M&G income fund attracts PBs

Latest data from Citywire Discovery has revealed that net assets inflows for M&G Investments’ M&G Optimal Income Fund reached $4.80 billion from November 2016 to October 2017.

Managed by Richard Woolnough, the fund came in fourth in Citywire’s fund manager ratings.

According to Ben Cherrington, Asia Pacific, head of intermediary channels, in the past 18 months, the vast majority of fund flows through private bank clients have been into fixed income funds in general, specifically those with flexible mandate.

‘The strategy is an unconstrained, flexible, go anywhere solution, designed to identify opportunities across the duration and credit spectrum.

‘Its steady income stream and heavily resourced team have also resulted in keen interest from many major private banks in the region,’ he told Citywire Asia.

Since the start of 2017, Woolnough has found investment grade credit more attractive than high yield, and has reduced the fund’s high yield exposure from around 35% to below 14%, which is the lowest ever level.

He said M&G remains positive on credit and believes there is room for further spread compression.

‘The portfolio is short duration as we expect the trajectory of bond yields over the medium term to be upwards.’

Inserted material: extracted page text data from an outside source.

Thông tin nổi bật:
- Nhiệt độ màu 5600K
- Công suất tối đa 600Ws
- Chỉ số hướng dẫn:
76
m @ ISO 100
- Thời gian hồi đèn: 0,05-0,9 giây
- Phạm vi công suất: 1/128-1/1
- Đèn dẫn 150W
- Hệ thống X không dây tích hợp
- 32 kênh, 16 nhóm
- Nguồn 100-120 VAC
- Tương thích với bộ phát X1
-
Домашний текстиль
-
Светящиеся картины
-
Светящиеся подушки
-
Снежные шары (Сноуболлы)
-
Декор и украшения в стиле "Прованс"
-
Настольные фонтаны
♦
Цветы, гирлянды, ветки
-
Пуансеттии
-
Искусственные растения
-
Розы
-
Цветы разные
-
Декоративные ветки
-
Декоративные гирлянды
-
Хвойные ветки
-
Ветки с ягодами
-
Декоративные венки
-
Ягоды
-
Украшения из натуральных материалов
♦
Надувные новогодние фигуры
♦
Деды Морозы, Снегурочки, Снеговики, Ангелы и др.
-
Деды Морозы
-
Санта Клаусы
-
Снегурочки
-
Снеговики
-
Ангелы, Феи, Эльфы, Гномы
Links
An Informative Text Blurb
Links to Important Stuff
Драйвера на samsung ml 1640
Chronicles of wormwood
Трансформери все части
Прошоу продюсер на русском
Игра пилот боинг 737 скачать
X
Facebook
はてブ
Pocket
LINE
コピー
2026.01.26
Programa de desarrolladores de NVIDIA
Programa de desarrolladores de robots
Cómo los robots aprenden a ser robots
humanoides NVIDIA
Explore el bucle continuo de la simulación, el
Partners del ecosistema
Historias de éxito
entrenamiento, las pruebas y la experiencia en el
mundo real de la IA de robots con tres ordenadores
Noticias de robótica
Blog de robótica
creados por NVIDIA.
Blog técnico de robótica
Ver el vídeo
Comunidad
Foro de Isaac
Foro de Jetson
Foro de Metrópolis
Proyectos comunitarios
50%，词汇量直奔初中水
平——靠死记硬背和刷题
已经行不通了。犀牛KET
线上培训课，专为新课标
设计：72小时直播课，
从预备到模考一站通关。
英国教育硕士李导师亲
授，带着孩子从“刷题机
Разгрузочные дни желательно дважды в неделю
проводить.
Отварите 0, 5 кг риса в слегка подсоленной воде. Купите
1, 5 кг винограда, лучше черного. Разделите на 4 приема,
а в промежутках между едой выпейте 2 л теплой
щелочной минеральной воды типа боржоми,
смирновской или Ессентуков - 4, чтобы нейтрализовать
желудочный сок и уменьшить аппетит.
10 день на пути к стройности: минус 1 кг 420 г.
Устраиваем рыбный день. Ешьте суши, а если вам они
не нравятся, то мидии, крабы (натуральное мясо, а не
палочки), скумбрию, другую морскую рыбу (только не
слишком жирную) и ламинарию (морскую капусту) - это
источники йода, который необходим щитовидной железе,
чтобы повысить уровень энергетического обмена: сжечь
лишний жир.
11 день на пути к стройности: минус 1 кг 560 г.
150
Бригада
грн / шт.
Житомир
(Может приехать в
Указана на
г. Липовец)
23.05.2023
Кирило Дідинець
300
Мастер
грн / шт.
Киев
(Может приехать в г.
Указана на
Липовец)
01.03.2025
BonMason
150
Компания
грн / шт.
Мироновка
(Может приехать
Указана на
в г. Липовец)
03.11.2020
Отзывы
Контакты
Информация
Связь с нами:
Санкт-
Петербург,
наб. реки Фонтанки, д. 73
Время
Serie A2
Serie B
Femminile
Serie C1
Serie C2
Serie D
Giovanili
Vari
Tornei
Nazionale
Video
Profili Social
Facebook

‘One of the biggest uncertainties to markets so far remains what will happen for Brexit and what compromises will be made, which has a big influence in terms of whether it is a stable or difficult political world,’ he added.

Moving into 2018, Woolnough said M&G is positive on corporate bonds, especially issues from US companies.

‘The global economy is in a reasonable health, investors are in a period of synchronised global growth and company default rates remain low.

‘However, we remain cautious on government bonds, believing that they are already expensive. Therefore, there is little more upside but considerable downside as further interest rate rises in the US are likely.’